Ming dynasty Armor 明甲
The early Ming armor bore a noticeable synergy between the native Han Chinese and the Mongol influences. In terms of design, use, and emphasis, it accentuated a changing of times and a shift in tactics.
Despite constantly waging wars with a fragment of their enemy's strength, the horse lords swiftly sacked hundreds of kingdoms and principalities. Anyone that dared to offer even the feeblest resistance were wholesale wiped off the planet. As many Muslim and later Christian chroniclers wrote, the Mongols were able to appear much, much bigger simply because of their extreme mobility, often what observed as another regiment attacking the pinned force was in fact the regiment they just recently fought before, now appeared fully behind their exposed flanks.
Nearly three generations of conquerors later after the death of Ghengis Khan, his grandson Kublai subdued all of China, Tibet, Korea, and even attempted to subjugate Java and Japan through naval incursions. Culminating in the death of no less than 16% of the planet's total population in the 13th century. It was if anything, a hard truth for the stunned, servile people of the world.
Fluidity was their trump card, the Mongols were strategic fighters and was liberal in the ways of traditional tactics. They never regarded the battle as a set piece event in a limited space of contention but rather from their upbringing regarded the territories in front, behind, and to each side of the conflict as an extension of the battle itself. Maneuvering and the battle were one, they were just the different phases of the same event. Thus, if the whole swathe of the area round the battlefield was the battle, then loosing the central position, a key point means nothing if they could later still turn such a loss to their advantage.
If the foes arrayed their horsemen and soldiers in the finest heavy armor and the best charging warhorse, the Mongols would feign a retreat to draw them out of their defensible formation, then- while their foe pursued the fleeing Mongols in full force, adding distance between the tired infantry and the exposed cavalry, that's when the fast Mongol army "truly" attack and finish off the separated host.
From a historical perspective, it was interesting to see that in most of the Chinese/ Islamic armor reached their heaviest iterations before the coming of the Mongols, then gradually decreased their bulk and padding afterwards. Where as Jin/ Song China, the Khwarezmian Empire (in modern Iran/ Kazakhstan) and the Ayyubids used cores of heavy horsemen, often with fully armored rider and horse, the dynasties that succeeded them had much less armor (with the exception of the Ottomans and the Mughals.)
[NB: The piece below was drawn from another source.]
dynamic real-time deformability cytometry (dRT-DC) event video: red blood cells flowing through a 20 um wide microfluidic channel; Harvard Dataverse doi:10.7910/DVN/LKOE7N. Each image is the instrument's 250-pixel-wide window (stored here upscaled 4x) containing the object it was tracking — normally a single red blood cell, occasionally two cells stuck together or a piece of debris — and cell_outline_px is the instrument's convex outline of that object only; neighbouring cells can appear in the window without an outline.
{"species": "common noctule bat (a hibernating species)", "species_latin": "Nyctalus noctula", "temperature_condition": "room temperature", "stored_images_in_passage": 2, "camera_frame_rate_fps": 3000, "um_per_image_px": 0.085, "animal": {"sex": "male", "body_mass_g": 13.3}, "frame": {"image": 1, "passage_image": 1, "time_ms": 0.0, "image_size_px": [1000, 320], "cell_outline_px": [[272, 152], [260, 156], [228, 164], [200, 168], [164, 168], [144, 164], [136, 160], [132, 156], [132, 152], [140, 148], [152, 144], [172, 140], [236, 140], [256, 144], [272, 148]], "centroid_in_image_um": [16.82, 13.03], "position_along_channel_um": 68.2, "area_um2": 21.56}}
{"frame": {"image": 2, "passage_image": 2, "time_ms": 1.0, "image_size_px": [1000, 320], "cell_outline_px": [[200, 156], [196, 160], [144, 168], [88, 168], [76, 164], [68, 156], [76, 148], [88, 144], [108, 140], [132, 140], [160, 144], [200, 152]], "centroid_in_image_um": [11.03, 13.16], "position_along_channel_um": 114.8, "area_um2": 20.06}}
But like any power that emerged from the grasp of a yet strong, dazed foe, the early Ming Emperors never forgot what a lacking defense could, or more correctly: would inevitably result. The armor of their soldiers would accommodate the new realities on the battlefield. In order to better fight against a fast mounted foe, horse armor (which originally was implemented against the heavily Jin cataphracts) was discarded entirely. Bracers and greaves were lightened, and in imitation of the steppe riders, chainmails (which had been unknown and unadopted in China,) began to appear in large numbers throughout the Ming Dynasty.
What looked like this in the early part of the dynasty:
Greaves, bracers/ gauntlets, even protective waist braces and pauldrons were all eschewed for a scale/ lamellar cuirass surcoat, with a pair of distinctive segmented arm guards, similar to the type developed by Emperor Trajan in the Dacian Wars. Flags and plumes were fastened atop the helmets for the identification of rank and company.
This general trend of "lightening up" was logical considering the changing dimension of warfare in the era.
To the Ming, for the first time in nearly 600 years since the fall of Tang Dynasty, the Chinese no longer have to fight against themselves. Which means the nature of warfare no longer involved rival Chinese generals fighting another Chinese rival using giant disciplined infantry blocks where the heavily armored cavalry was only saved in reserve for a decisive assault. With the unification of all the Chinese people under one empire again, internal strife was an aberration rather than a constant. This framed the nature of warfare from internal to external, and thus brings us to the second point: the scale of warfare.
Wars were no longer about contesting for a single nearby province but are now waged along the vast empire's frontiers against nations of foreign peoples. This meant that the key role of the army was to be fast enough to reach hot spots quickly and destroy the invading hosts before they could penetrate into the empire. Mobility and the ability to equip a large core of levies became the most important factors for the empire's defense. Both of these factors meant the armor of the average soldier, generals included- would not be too heavy nor too ornate compared to the armor of the early eras.
Despite these cuts it would not be too much of a problem for the empire. Although the armor of the average soldier was lightened, the Ming still possessed the most heavily armored soldiers in the region (with perhaps the exception of the Japanese.) The scale/ lamellar surcoat + arm guards was sufficient against both mounted steppe foes or the Burmese/ Vietnamese in the south. These armor worked well for mounted contingents, as it combined good weight and flexibility with economical overall protection against either the glancing slashes of horsemen or the piercing strikes of lances.